[Extracted records]

===============

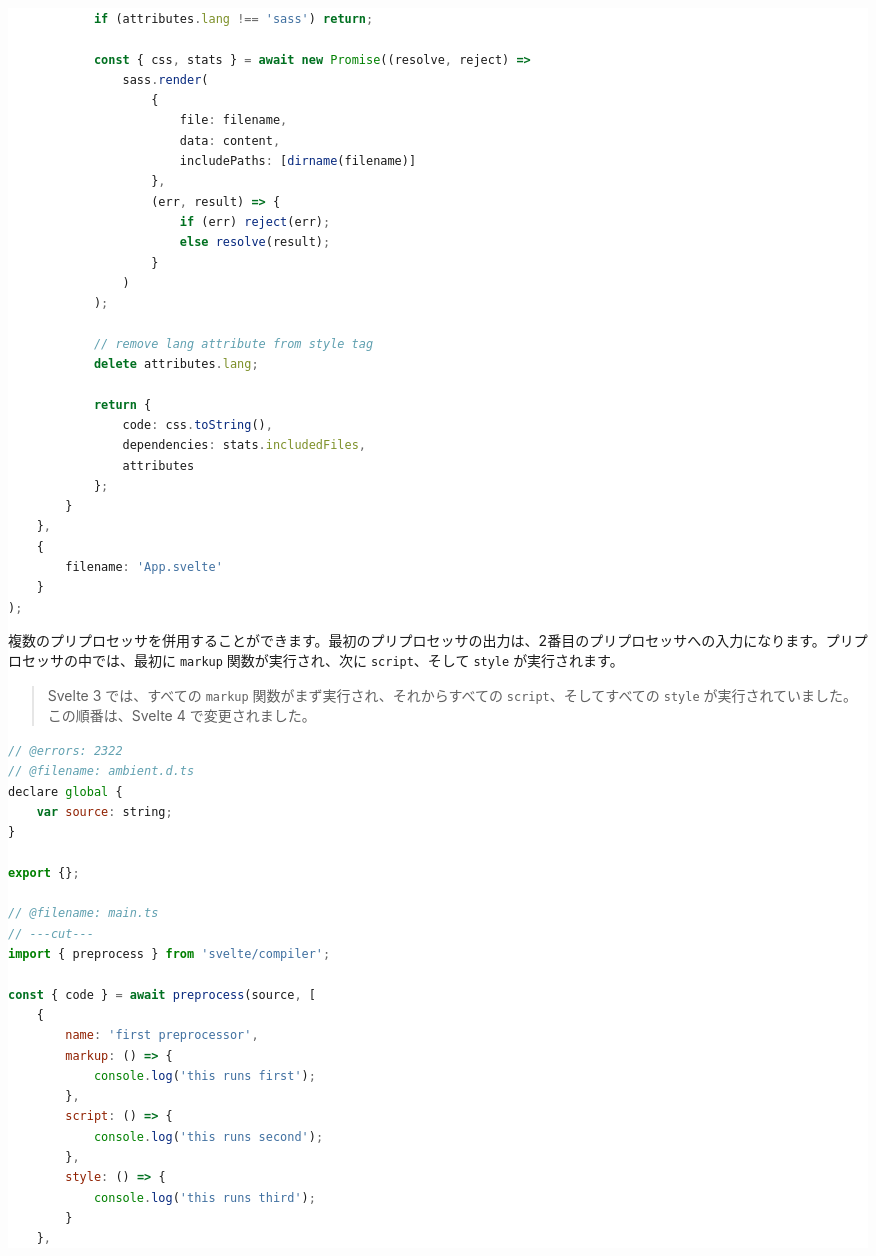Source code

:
 ```ts
			if (attributes.lang !== 'sass') return;

			const { css, stats } = await new Promise((resolve, reject) =>
				sass.render(
					{
						file: filename,
						data: content,
						includePaths: [dirname(filename)]
					},
					(err, result) => {
						if (err) reject(err);
						else resolve(result);
					}
				)
			);

			// remove lang attribute from style tag
			delete attributes.lang;

			return {
				code: css.toString(),
				dependencies: stats.includedFiles,
				attributes
			};
		}
	},
	{
		filename: 'App.svelte'
	}
);
```

複数のプリプロセッサを併用することができます。最初のプリプロセッサの出力は、2番目のプリプロセッサへの入力になります。プリプロセッサの中では、最初に `markup` 関数が実行され、次に `script`、そして `style` が実行されます。

> Svelte 3 では、すべての `markup` 関数がまず実行され、それからすべての `script`、そしてすべての `style` が実行されていました。この順番は、Svelte 4 で変更されました。

```js
// @errors: 2322
// @filename: ambient.d.ts
declare global {
	var source: string;
}

export {};

// @filename: main.ts
// ---cut---
import { preprocess } from 'svelte/compiler';

const { code } = await preprocess(source, [
	{
		name: 'first preprocessor',
		markup: () => {
			console.log('this runs first');
		},
		script: () => {
			console.log('this runs second');
		},
		style: () => {
			console.log('this runs third');
		}
	},
```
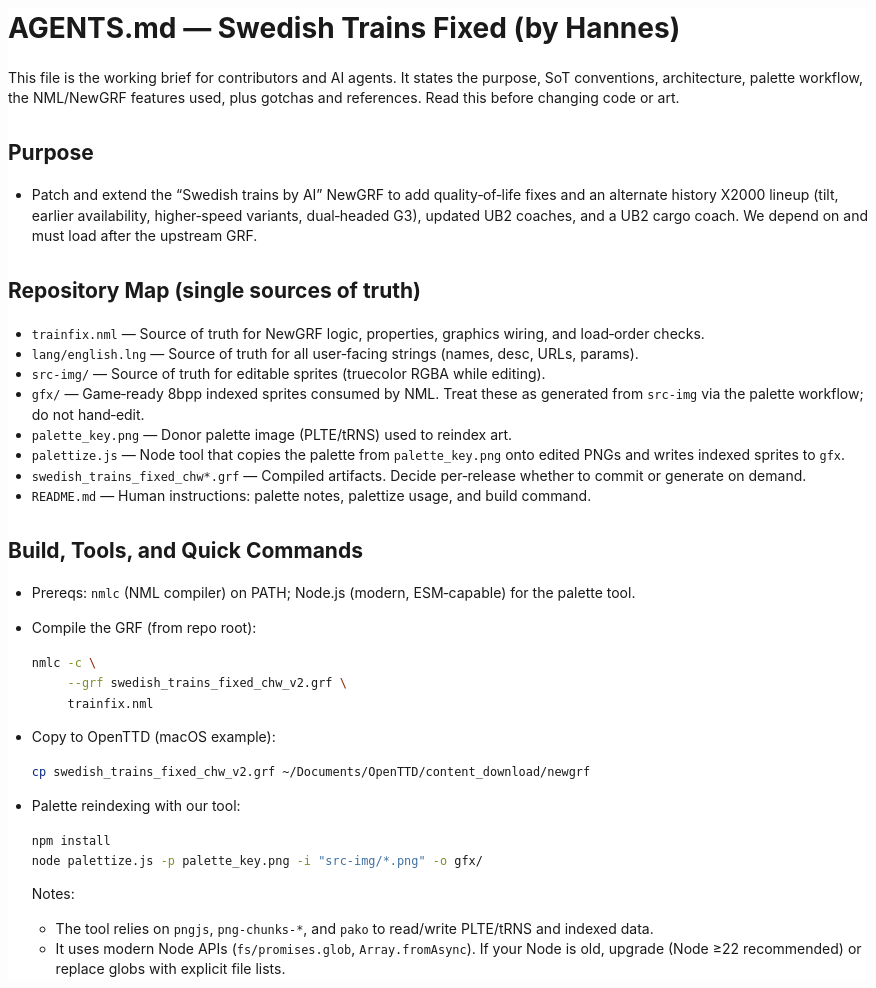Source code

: # AGENTS.md — Swedish Trains Fixed (by Hannes)

This file is the working brief for contributors and AI agents. It states the purpose, SoT conventions, architecture, palette workflow, the NML/NewGRF features used, plus gotchas and references. Read this before changing code or art.

## Purpose
- Patch and extend the “Swedish trains by AI” NewGRF to add quality‑of‑life fixes and an alternate history X2000 lineup (tilt, earlier availability, higher‑speed variants, dual‑headed G3), updated UB2 coaches, and a UB2 cargo coach. We depend on and must load after the upstream GRF.

## Repository Map (single sources of truth)
- `trainfix.nml` — Source of truth for NewGRF logic, properties, graphics wiring, and load‑order checks.
- `lang/english.lng` — Source of truth for all user‑facing strings (names, desc, URLs, params).
- `src-img/` — Source of truth for editable sprites (truecolor RGBA while editing).
- `gfx/` — Game‑ready 8bpp indexed sprites consumed by NML. Treat these as generated from `src-img` via the palette workflow; do not hand‑edit.
- `palette_key.png` — Donor palette image (PLTE/tRNS) used to reindex art.
- `palettize.js` — Node tool that copies the palette from `palette_key.png` onto edited PNGs and writes indexed sprites to `gfx`.
- `swedish_trains_fixed_chw*.grf` — Compiled artifacts. Decide per‑release whether to commit or generate on demand.
- `README.md` — Human instructions: palette notes, palettize usage, and build command.

## Build, Tools, and Quick Commands
- Prereqs: `nmlc` (NML compiler) on PATH; Node.js (modern, ESM‑capable) for the palette tool.
- Compile the GRF (from repo root):
  
  ```sh
  nmlc -c \
       --grf swedish_trains_fixed_chw_v2.grf \
       trainfix.nml
  ```
  
- Copy to OpenTTD (macOS example):
  
  ```sh
  cp swedish_trains_fixed_chw_v2.grf ~/Documents/OpenTTD/content_download/newgrf
  ```
  
- Palette reindexing with our tool:
  
  ```sh
  npm install
  node palettize.js -p palette_key.png -i "src-img/*.png" -o gfx/
  ```
  
  Notes:
  - The tool relies on `pngjs`, `png-chunks-*`, and `pako` to read/write PLTE/tRNS and indexed data.
  - It uses modern Node APIs (`fs/promises.glob`, `Array.fromAsync`). If your Node is old, upgrade (Node ≥22 recommended) or replace globs with explicit file lists.
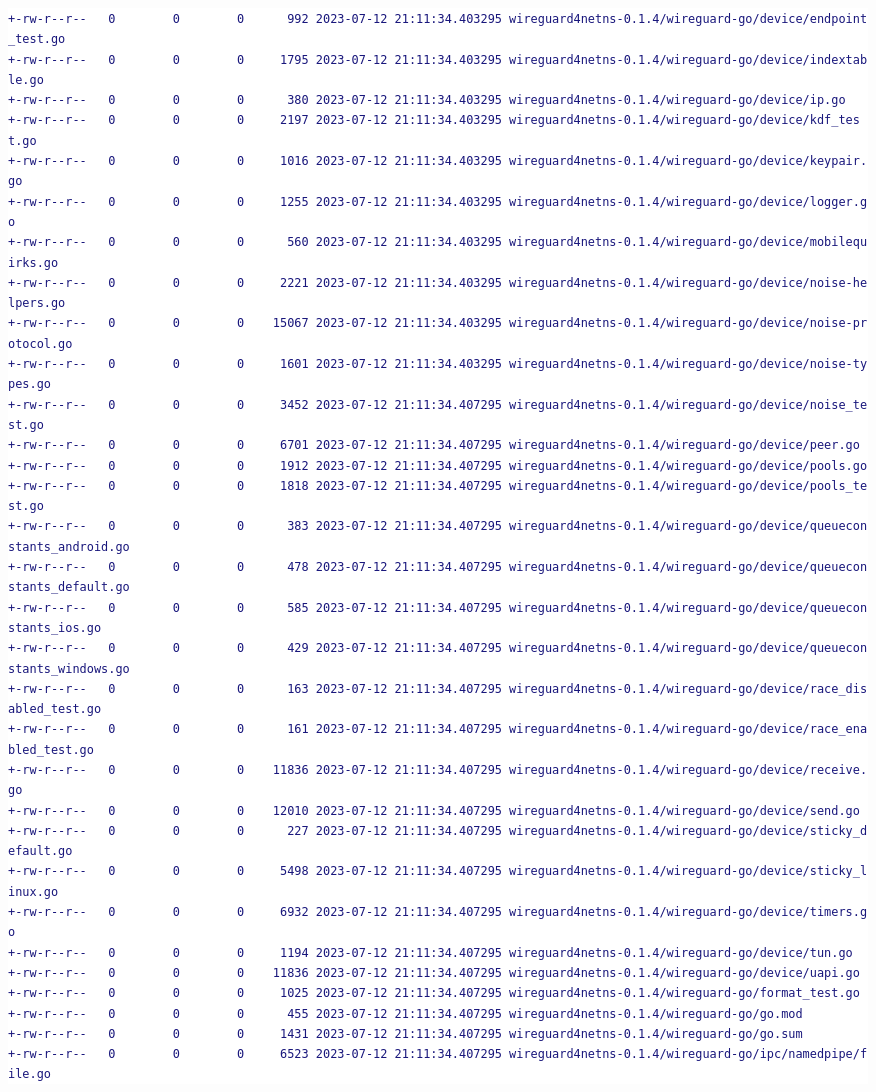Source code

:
 ```diff
+-rw-r--r--   0        0        0      992 2023-07-12 21:11:34.403295 wireguard4netns-0.1.4/wireguard-go/device/endpoint_test.go
+-rw-r--r--   0        0        0     1795 2023-07-12 21:11:34.403295 wireguard4netns-0.1.4/wireguard-go/device/indextable.go
+-rw-r--r--   0        0        0      380 2023-07-12 21:11:34.403295 wireguard4netns-0.1.4/wireguard-go/device/ip.go
+-rw-r--r--   0        0        0     2197 2023-07-12 21:11:34.403295 wireguard4netns-0.1.4/wireguard-go/device/kdf_test.go
+-rw-r--r--   0        0        0     1016 2023-07-12 21:11:34.403295 wireguard4netns-0.1.4/wireguard-go/device/keypair.go
+-rw-r--r--   0        0        0     1255 2023-07-12 21:11:34.403295 wireguard4netns-0.1.4/wireguard-go/device/logger.go
+-rw-r--r--   0        0        0      560 2023-07-12 21:11:34.403295 wireguard4netns-0.1.4/wireguard-go/device/mobilequirks.go
+-rw-r--r--   0        0        0     2221 2023-07-12 21:11:34.403295 wireguard4netns-0.1.4/wireguard-go/device/noise-helpers.go
+-rw-r--r--   0        0        0    15067 2023-07-12 21:11:34.403295 wireguard4netns-0.1.4/wireguard-go/device/noise-protocol.go
+-rw-r--r--   0        0        0     1601 2023-07-12 21:11:34.403295 wireguard4netns-0.1.4/wireguard-go/device/noise-types.go
+-rw-r--r--   0        0        0     3452 2023-07-12 21:11:34.407295 wireguard4netns-0.1.4/wireguard-go/device/noise_test.go
+-rw-r--r--   0        0        0     6701 2023-07-12 21:11:34.407295 wireguard4netns-0.1.4/wireguard-go/device/peer.go
+-rw-r--r--   0        0        0     1912 2023-07-12 21:11:34.407295 wireguard4netns-0.1.4/wireguard-go/device/pools.go
+-rw-r--r--   0        0        0     1818 2023-07-12 21:11:34.407295 wireguard4netns-0.1.4/wireguard-go/device/pools_test.go
+-rw-r--r--   0        0        0      383 2023-07-12 21:11:34.407295 wireguard4netns-0.1.4/wireguard-go/device/queueconstants_android.go
+-rw-r--r--   0        0        0      478 2023-07-12 21:11:34.407295 wireguard4netns-0.1.4/wireguard-go/device/queueconstants_default.go
+-rw-r--r--   0        0        0      585 2023-07-12 21:11:34.407295 wireguard4netns-0.1.4/wireguard-go/device/queueconstants_ios.go
+-rw-r--r--   0        0        0      429 2023-07-12 21:11:34.407295 wireguard4netns-0.1.4/wireguard-go/device/queueconstants_windows.go
+-rw-r--r--   0        0        0      163 2023-07-12 21:11:34.407295 wireguard4netns-0.1.4/wireguard-go/device/race_disabled_test.go
+-rw-r--r--   0        0        0      161 2023-07-12 21:11:34.407295 wireguard4netns-0.1.4/wireguard-go/device/race_enabled_test.go
+-rw-r--r--   0        0        0    11836 2023-07-12 21:11:34.407295 wireguard4netns-0.1.4/wireguard-go/device/receive.go
+-rw-r--r--   0        0        0    12010 2023-07-12 21:11:34.407295 wireguard4netns-0.1.4/wireguard-go/device/send.go
+-rw-r--r--   0        0        0      227 2023-07-12 21:11:34.407295 wireguard4netns-0.1.4/wireguard-go/device/sticky_default.go
+-rw-r--r--   0        0        0     5498 2023-07-12 21:11:34.407295 wireguard4netns-0.1.4/wireguard-go/device/sticky_linux.go
+-rw-r--r--   0        0        0     6932 2023-07-12 21:11:34.407295 wireguard4netns-0.1.4/wireguard-go/device/timers.go
+-rw-r--r--   0        0        0     1194 2023-07-12 21:11:34.407295 wireguard4netns-0.1.4/wireguard-go/device/tun.go
+-rw-r--r--   0        0        0    11836 2023-07-12 21:11:34.407295 wireguard4netns-0.1.4/wireguard-go/device/uapi.go
+-rw-r--r--   0        0        0     1025 2023-07-12 21:11:34.407295 wireguard4netns-0.1.4/wireguard-go/format_test.go
+-rw-r--r--   0        0        0      455 2023-07-12 21:11:34.407295 wireguard4netns-0.1.4/wireguard-go/go.mod
+-rw-r--r--   0        0        0     1431 2023-07-12 21:11:34.407295 wireguard4netns-0.1.4/wireguard-go/go.sum
+-rw-r--r--   0        0        0     6523 2023-07-12 21:11:34.407295 wireguard4netns-0.1.4/wireguard-go/ipc/namedpipe/file.go
```
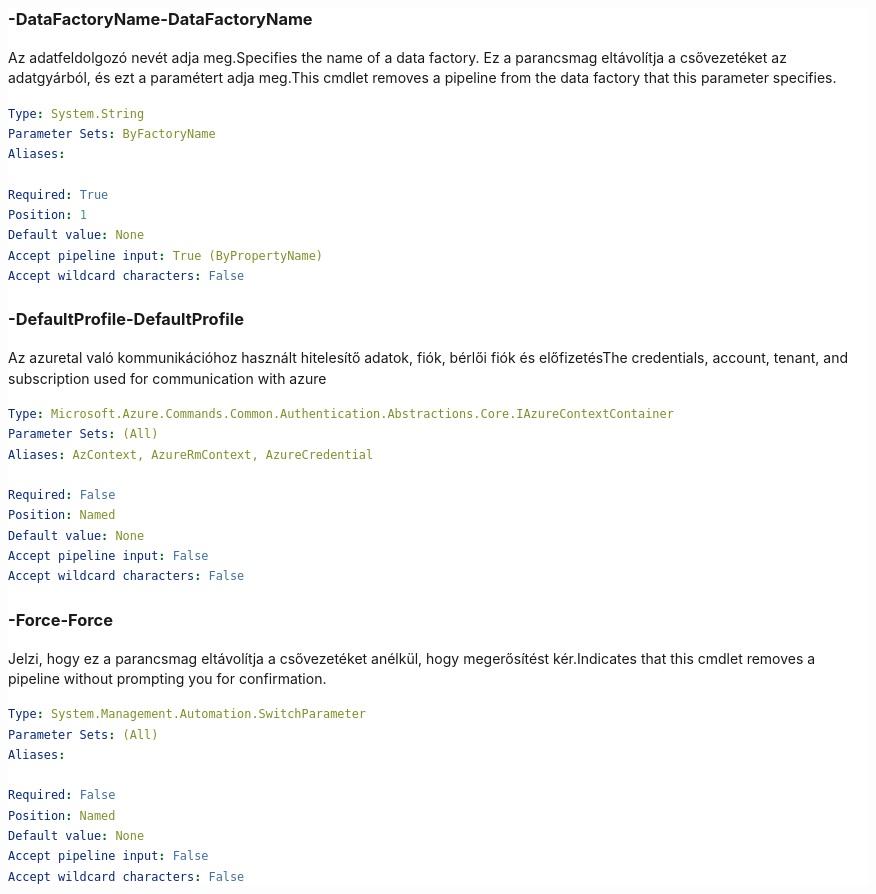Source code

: ### <span data-ttu-id="4f8ea-117">-DataFactoryName</span><span class="sxs-lookup"><span data-stu-id="4f8ea-117">-DataFactoryName</span></span>
<span data-ttu-id="4f8ea-118">Az adatfeldolgozó nevét adja meg.</span><span class="sxs-lookup"><span data-stu-id="4f8ea-118">Specifies the name of a data factory.</span></span>
<span data-ttu-id="4f8ea-119">Ez a parancsmag eltávolítja a csővezetéket az adatgyárból, és ezt a paramétert adja meg.</span><span class="sxs-lookup"><span data-stu-id="4f8ea-119">This cmdlet removes a pipeline from the data factory that this parameter specifies.</span></span>

```yaml
Type: System.String
Parameter Sets: ByFactoryName
Aliases:

Required: True
Position: 1
Default value: None
Accept pipeline input: True (ByPropertyName)
Accept wildcard characters: False
```

### <span data-ttu-id="4f8ea-120">-DefaultProfile</span><span class="sxs-lookup"><span data-stu-id="4f8ea-120">-DefaultProfile</span></span>
<span data-ttu-id="4f8ea-121">Az azuretal való kommunikációhoz használt hitelesítő adatok, fiók, bérlői fiók és előfizetés</span><span class="sxs-lookup"><span data-stu-id="4f8ea-121">The credentials, account, tenant, and subscription used for communication with azure</span></span>

```yaml
Type: Microsoft.Azure.Commands.Common.Authentication.Abstractions.Core.IAzureContextContainer
Parameter Sets: (All)
Aliases: AzContext, AzureRmContext, AzureCredential

Required: False
Position: Named
Default value: None
Accept pipeline input: False
Accept wildcard characters: False
```

### <span data-ttu-id="4f8ea-122">-Force</span><span class="sxs-lookup"><span data-stu-id="4f8ea-122">-Force</span></span>
<span data-ttu-id="4f8ea-123">Jelzi, hogy ez a parancsmag eltávolítja a csővezetéket anélkül, hogy megerősítést kér.</span><span class="sxs-lookup"><span data-stu-id="4f8ea-123">Indicates that this cmdlet removes a pipeline without prompting you for confirmation.</span></span>

```yaml
Type: System.Management.Automation.SwitchParameter
Parameter Sets: (All)
Aliases:

Required: False
Position: Named
Default value: None
Accept pipeline input: False
Accept wildcard characters: False
```
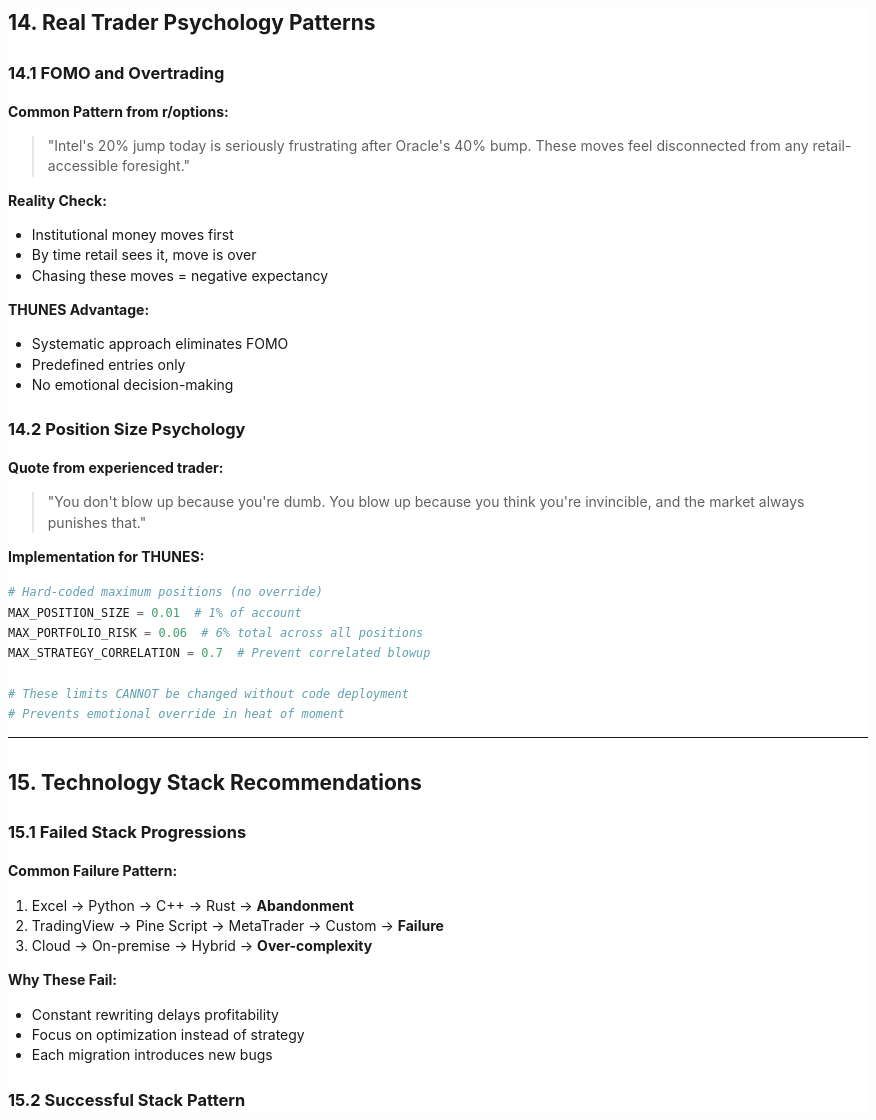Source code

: 
## 14. Real Trader Psychology Patterns

### 14.1 FOMO and Overtrading

**Common Pattern from r/options:**
> "Intel's 20% jump today is seriously frustrating after Oracle's 40% bump. These moves feel disconnected from any retail-accessible foresight."

**Reality Check:**
- Institutional money moves first
- By time retail sees it, move is over
- Chasing these moves = negative expectancy

**THUNES Advantage:**
- Systematic approach eliminates FOMO
- Predefined entries only
- No emotional decision-making

### 14.2 Position Size Psychology

**Quote from experienced trader:**
> "You don't blow up because you're dumb. You blow up because you think you're invincible, and the market always punishes that."

**Implementation for THUNES:**
```python
# Hard-coded maximum positions (no override)
MAX_POSITION_SIZE = 0.01  # 1% of account
MAX_PORTFOLIO_RISK = 0.06  # 6% total across all positions
MAX_STRATEGY_CORRELATION = 0.7  # Prevent correlated blowup

# These limits CANNOT be changed without code deployment
# Prevents emotional override in heat of moment
```

---

## 15. Technology Stack Recommendations

### 15.1 Failed Stack Progressions

**Common Failure Pattern:**
1. Excel → Python → C++ → Rust → **Abandonment**
2. TradingView → Pine Script → MetaTrader → Custom → **Failure**
3. Cloud → On-premise → Hybrid → **Over-complexity**

**Why These Fail:**
- Constant rewriting delays profitability
- Focus on optimization instead of strategy
- Each migration introduces new bugs

### 15.2 Successful Stack Pattern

===============

Exercise >> Search the records for the string "adja", and copy every line that holds it.

Result >>
<span data-ttu-id="4f8ea-118">Az adatfeldolgozó nevét adja meg.</span><span class="sxs-lookup"><span data-stu-id="4f8ea-118">Specifies the name of a data factory.</span></span>
<span data-ttu-id="4f8ea-119">Ez a parancsmag eltávolítja a csővezetéket az adatgyárból, és ezt a paramétert adja meg.</span><span class="sxs-lookup"><span data-stu-id="4f8ea-119">This cmdlet removes a pipeline from the data factory that this parameter specifies.</span></span>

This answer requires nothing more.